SELECTED EXTRACT:
Americas

(Jim Winstead / CC BY 2.0)

In North America, the North American Free Trade Agreement (NAFTA), which took effect on 1 January 1994, is the most emblematic free trade deal. It became a symbol of the neoliberal world order and served as a blueprint for agreements implemented over the following couple of decades. NAFTA expanded upon the 1989 Canada–US trade agreement and was seen as a landmark in setting new standards in areas such as agriculture, investment, intellectual property and services. However, dubbed a “death sentence” for Mexico’s campesinos and indigenous peoples, NAFTA sparked strong and sustained resistance in Mexico, including the Zapatista uprising. Thirty years of trade liberalisation under NAFTA has had dire consequences for populations. The most severe consequences have been felt in Mexico, where small-scale farming has been put in peril while jobs with low wages and poor working conditions have flourished. NAFTA was renegotiated in 2017 by the first Trump administration. The revamped version, the United States–Mexico–Canada Agreement (USMCA, or CUSMA in Canada), came into force on 1 July 2020.

Latin America is one of the most densely covered regions in the world by trade and investment agreements, it is also one of the regions where resistance is strongest.

Chile has signed over 30 trade agreements and more than 50 bilateral investment treaties (BITs). Peru has over 20 trade agreements and more than 30 BITs. Colombia, for its part, has over 15 trade agreements and more than 15 BITs. These three countries all have a trade deal with the United Statesand the European Union, while Peru and Chile have a trade agreement with China too.. Ecuador has over 10 trade agreements, including one signed with China and the European Union, and others under negotiation with the United States, the United Arab Emirates, and Canada. Ecuador denounced all of its BITs over a decade ago, as did Bolivia. Chile, Peru as well as Mexico are also members of the Comprehensive and Progressive Agreement for Trans-Pacific Partnership, a trade and investment agreement between 12 countries.

EXTRACTED MATERIAL:
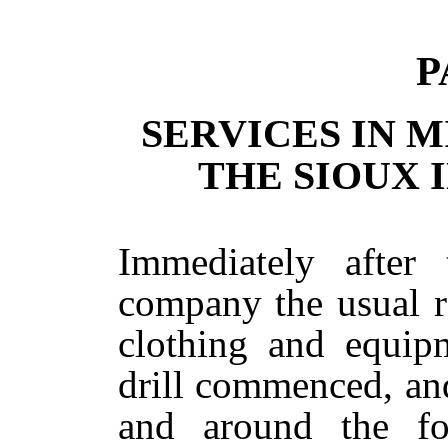
P
SERVICES IN 
THE SIOUX I
Immediately after 
company the usual re
clothing and equip
drill commenced, an
and around the fo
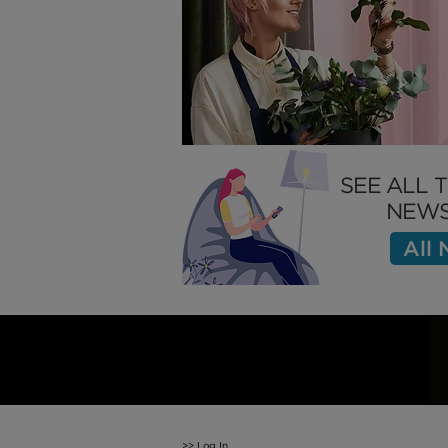
How to Attract the Right
Employees
SEE ALL 
NEWS
All
>>
Log In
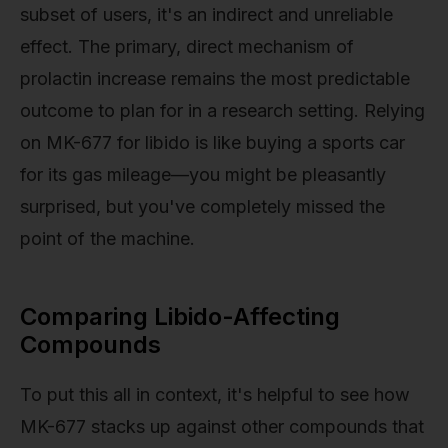
subset of users, it's an indirect and unreliable
effect. The primary, direct mechanism of
prolactin increase remains the most predictable
outcome to plan for in a research setting. Relying
on MK-677 for libido is like buying a sports car
for its gas mileage—you might be pleasantly
surprised, but you've completely missed the
point of the machine.
Comparing Libido-Affecting
Compounds
To put this all in context, it's helpful to see how
MK-677 stacks up against other compounds that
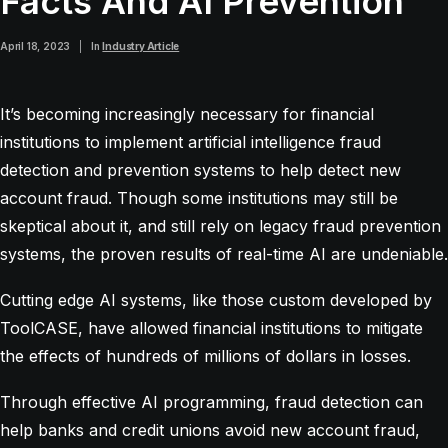
Facts And AI Prevention
April 18, 2023
|
In
Industry Article
It’s becoming increasingly necessary for financial
institutions to implement artificial intelligence fraud
detection and prevention systems to help detect new
account fraud. Though some institutions may still be
skeptical about it, and still rely on legacy fraud prevention
systems, the proven results of real-time AI are undeniable.
Cutting edge AI systems, like those custom developed by
ToolCASE, have allowed financial institutions to mitigate
the effects of hundreds of millions of dollars in losses.
Through effective AI programming, fraud detection can
help banks and credit unions avoid new account fraud,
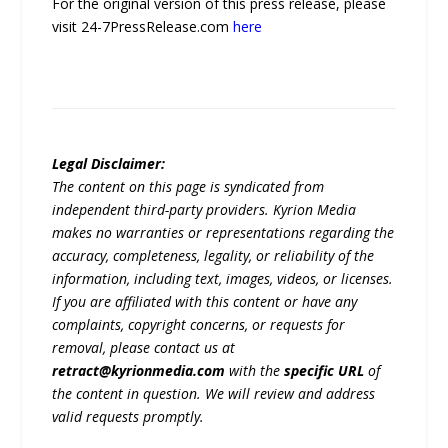
For the original version of this press release, please
visit 24-7PressRelease.com
here
Legal Disclaimer:
The content on this page is syndicated from
independent third-party providers. Kyrion Media
makes no warranties or representations regarding the
accuracy, completeness, legality, or reliability of the
information, including text, images, videos, or licenses.
If you are affiliated with this content or have any
complaints, copyright concerns, or requests for
removal, please contact us at
retract@kyrionmedia.com
with the
specific URL
of
the content in question. We will review and address
valid requests promptly.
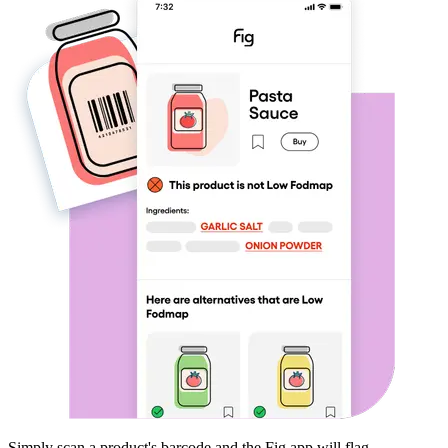
Simply scan a product's barcode and the Fig app will flag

DIRECTIONS:
A: According to the Americas section, on what date did NAFTA take effect?
B: Using the Americas section, decide whether each statement agrees with it. Mark each yes or no and quote the deciding words.
(i) The revamped version of NAFTA came into force on 1 July 2020.
(ii) Ecuador denounced all of its bilateral investment treaties over a decade ago.
(iii) Chile has signed fewer than 20 trade agreements.
Please answer using only the Americas section.

RESULTS BY TASK:
A: 1 January 1994

B:
(i) Yes: "came into force on 1 July 2020"
(ii) Yes: "Ecuador denounced all of its BITs over a decade ago"
(iii) No: "Chile has signed over 30 trade agreements"